─── SOURCE TEXT ───

In 1987 technical staff at the station went on a 24-hour strike. Management locked out the strikers, but stayed on air using non-technical staff to broadcast a skeleton service including (among other things) episodes of the American series Flipper, Batman and Happy Days; while secretaries manned cameras, Gyngell himself directed the show. Although shambolic at times, this schedule turned out on occasions to be more popular than former programming (although not what they would have been be allowed to broadcast under any other circumstances). In the hurricane-force storms that hit England in October that year electrical power to TV-am's studios was lost and an emergency programme had to be transmitted from facilities at Thames Television's Euston Road centre, using reports from TV-am's own crews and those of ITN, TSW and TVS. All this withstanding, the programme continued to thrive. Eventually, Bruce Gyngell fired all of the strikers, replacing them with non-unionised labour from around the world.

In the years that followed, the station gradually found its feet again, and by the early 1990s, operating with a significantly reduced staff, it was the world's most profitable TV station in terms of turnover. During this period the station became the most popular breakfast television service in the UK, as the BBC's Breakfast Time lost viewers. In 1989 the BBC replaced the magazine-style Breakfast Time with a more in-depth and analytical news format called Breakfast News, reminiscent of TV-am's original format.

─── SUPPLIED INFORMATION ───

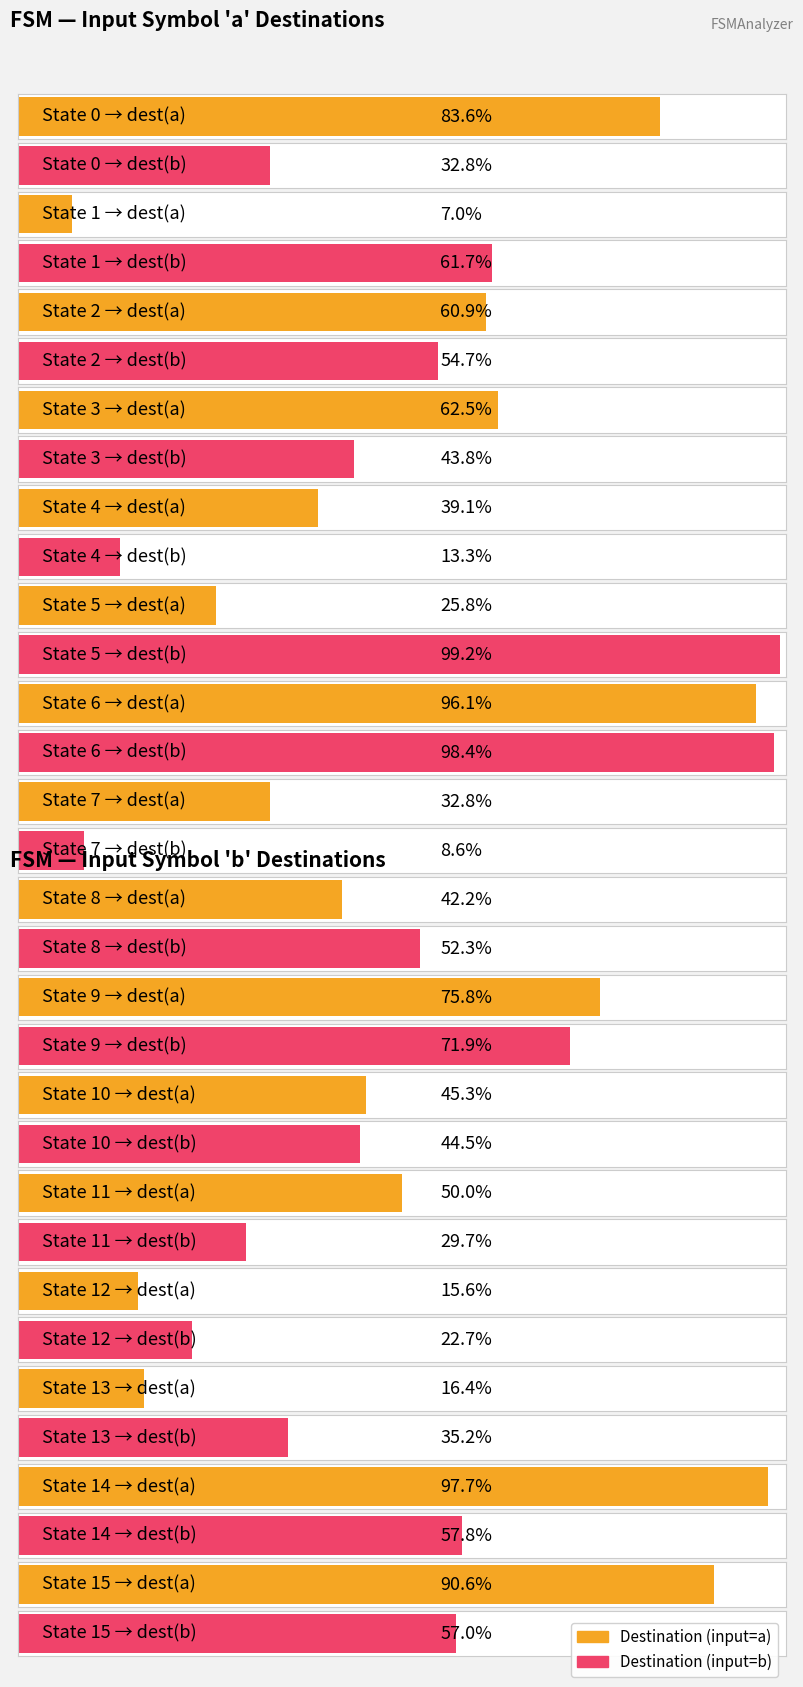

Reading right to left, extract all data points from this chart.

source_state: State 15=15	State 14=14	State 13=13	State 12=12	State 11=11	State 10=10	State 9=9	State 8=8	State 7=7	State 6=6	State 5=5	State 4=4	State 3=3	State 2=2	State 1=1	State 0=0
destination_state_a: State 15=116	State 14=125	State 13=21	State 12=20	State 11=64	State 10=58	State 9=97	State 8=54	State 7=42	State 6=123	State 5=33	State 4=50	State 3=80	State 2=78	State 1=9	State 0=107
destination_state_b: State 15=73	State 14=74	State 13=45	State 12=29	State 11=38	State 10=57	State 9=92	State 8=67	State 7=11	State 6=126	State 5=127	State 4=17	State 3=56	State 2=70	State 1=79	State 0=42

───

- _INSTRUCTIONS TO FOLLOW_: Reproduce word for word the section of the TV-am text from "In the years" to "TV-am's original format.".

- _RESPONSE FOR THIS EXERCISE_:
In the years that followed, the station gradually found its feet again, and by the early 1990s, operating with a significantly reduced staff, it was the world's most profitable TV station in terms of turnover. During this period the station became the most popular breakfast television service in the UK, as the BBC's Breakfast Time lost viewers. In 1989 the BBC replaced the magazine-style Breakfast Time with a more in-depth and analytical news format called Breakfast News, reminiscent of TV-am's original format.